曹瑋起手就是一頂大帽子,直接把這個家夥扣得是啞口無言。
作為一個官僚,他首先想到的就是這話可不能傳出去。如果傳出去了飛機安然無恙還好,這要是一頭扎在地上釀出了什麽慘劇,那他這就是黃泥巴落在褲襠裡,不是屎也是屎了。
不管怎麽說,撇清楚責任是第一位的。所以他連忙表示。
“您誤會了,我不是這個意思。我的意思是,您看能不能找一個更專業點的人士來代替您飛機這麽複雜的交通工具可不是汽車這種可以隨便上手的玩意,一個不小心,那可就沒有什麽挽回的余地了。”
“總之,你就是不信任我嘍?”
“我不是不信任您啊”
“那你這話是什麽意思?”
“我的意思是”
這家夥多少是有一些被曹瑋給耍的團團轉。而看到這,白素無奈的一搖頭。隨即就有樣學樣的戴上了耳機,然後稍微一個調控的就在飛機內部的通訊廣播中通告了起來。
“喂喂喂,各位乘客,我們現在有麻煩了。如果有飛機駕駛經驗的乘客,請往駕駛艙的方向來!這關系到所有乘客的生命安全!重複一遍,如果有飛機駕駛經驗的乘客,請來駕駛艙!”
看到她這麽的擅作主張,曹瑋也是任由她發揮的,一邊敲起了二郎腿,一邊就哼起了小調。
這讓白素心中發惱,眼神也變得不善。
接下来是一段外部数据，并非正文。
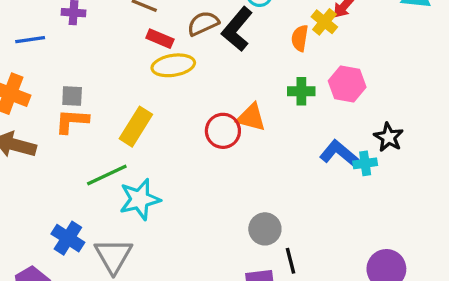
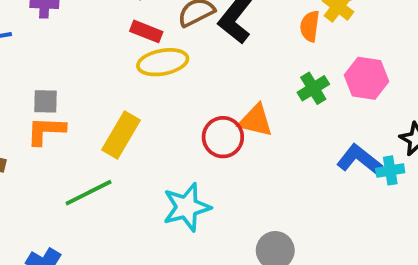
green cross: (301, 91) -> (313, 88), turned -30
cyan star: (140, 199) -> (187, 207), moved

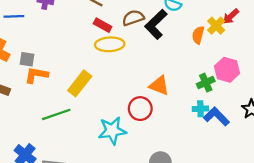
green cross: (313, 88) -> (206, 83), moved
gray square: (45, 101) -> (27, 59), moved
red circle: (223, 137) -> (140, 109), moved
cyan cross: (390, 170) -> (200, 109), moved

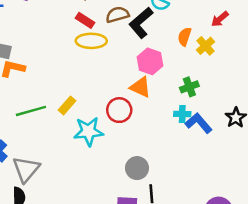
yellow cross: (216, 26) -> (206, 46), moved
pink hexagon: (227, 70) -> (150, 61), moved
yellow rectangle: (80, 83) -> (67, 105), moved, size x0.7

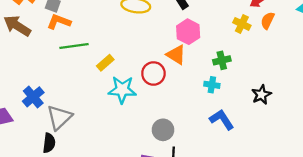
orange semicircle: (184, 37) -> (268, 20), moved
yellow cross: (206, 46) -> (242, 24), turned -30
green line: (31, 111) -> (74, 46), moved
blue L-shape: (199, 123) -> (222, 120), moved

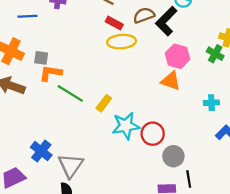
green line: (74, 46) -> (70, 93), turned 52
green cross: (222, 60) -> (215, 54), moved, turned -35
red circle: (153, 73) -> (153, 134), moved

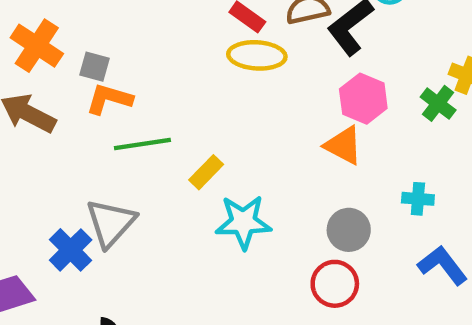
green line: (70, 93) -> (142, 144), turned -48
red circle: (153, 134) -> (335, 284), moved
gray circle: (173, 156) -> (349, 230), moved
gray triangle: (71, 166) -> (111, 223), moved

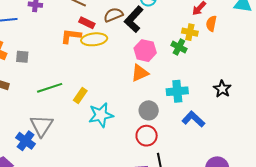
orange L-shape: (109, 99) -> (71, 36), moved
orange triangle: (343, 145) -> (140, 73), turned -42
cyan cross: (418, 199) -> (177, 91), size x1.5

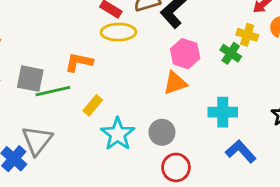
orange L-shape: (71, 36) -> (79, 62), moved
gray square: (22, 57) -> (30, 79), moved, size x1.5
gray circle: (149, 110) -> (162, 132), moved
cyan star: (101, 115) -> (118, 134), turned -30

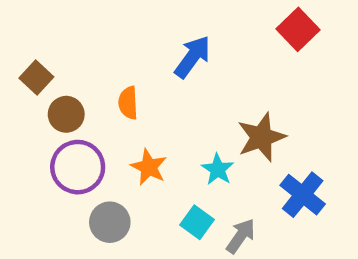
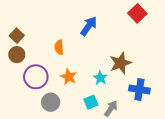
brown circle: (66, 114) -> (17, 55), moved
blue cross: (303, 195) -> (139, 90), turned -30
cyan square: (197, 222) -> (91, 102), turned 32

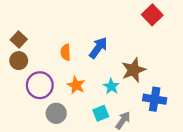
blue arrow: (89, 26) -> (98, 48), moved

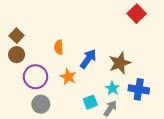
blue arrow: (98, 48) -> (88, 59), moved
cyan star: (111, 86) -> (112, 88), moved
gray circle: (56, 113) -> (41, 104), moved

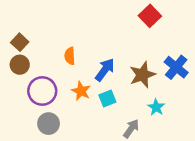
red square: (137, 14) -> (150, 16), moved
cyan star: (112, 88) -> (156, 107), moved
blue cross: (139, 89) -> (176, 67), moved, turned 30
cyan square: (90, 102) -> (107, 99), moved

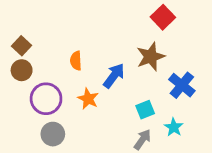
blue cross: (176, 67) -> (182, 85), moved
brown star: (142, 75) -> (151, 57), moved
cyan square: (107, 99) -> (145, 110), moved
cyan star: (156, 107) -> (174, 127), moved

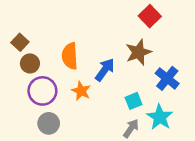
orange semicircle: (76, 61) -> (70, 56), size x1.5
brown circle: (22, 70) -> (30, 63), moved
cyan star: (174, 127) -> (160, 117), size x1.5

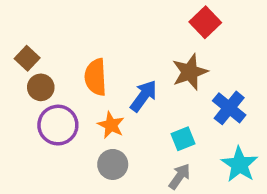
cyan star: (160, 117) -> (239, 164), moved
gray circle: (49, 123) -> (113, 164), moved

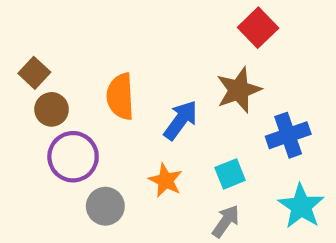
blue cross: (229, 108) -> (288, 135), turned 32
orange star: (111, 125) -> (166, 180), moved
gray circle: (113, 164) -> (105, 206), moved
可一晃眼十分鍾過去了都還不見個人影,她卻也是有些感覺坐蠟了起來。
恰巧就是這個時候,身後傳來了腳步聲。這讓白素頓時有了種被解圍了的感覺,可回頭一看,她卻看到的是山口穗子正躡手躡腳的走了進來。
“抱歉我問過乘客了,好像沒有誰有飛機的駕駛經驗。所以我過來是想要問一問,你們是不是有什麽需要幫助的地方機長?”
走進來的山口穗子看到了地上的屍體,盡管並非是沒有預料,但還是在一瞬間難以接受的捂住了嘴巴。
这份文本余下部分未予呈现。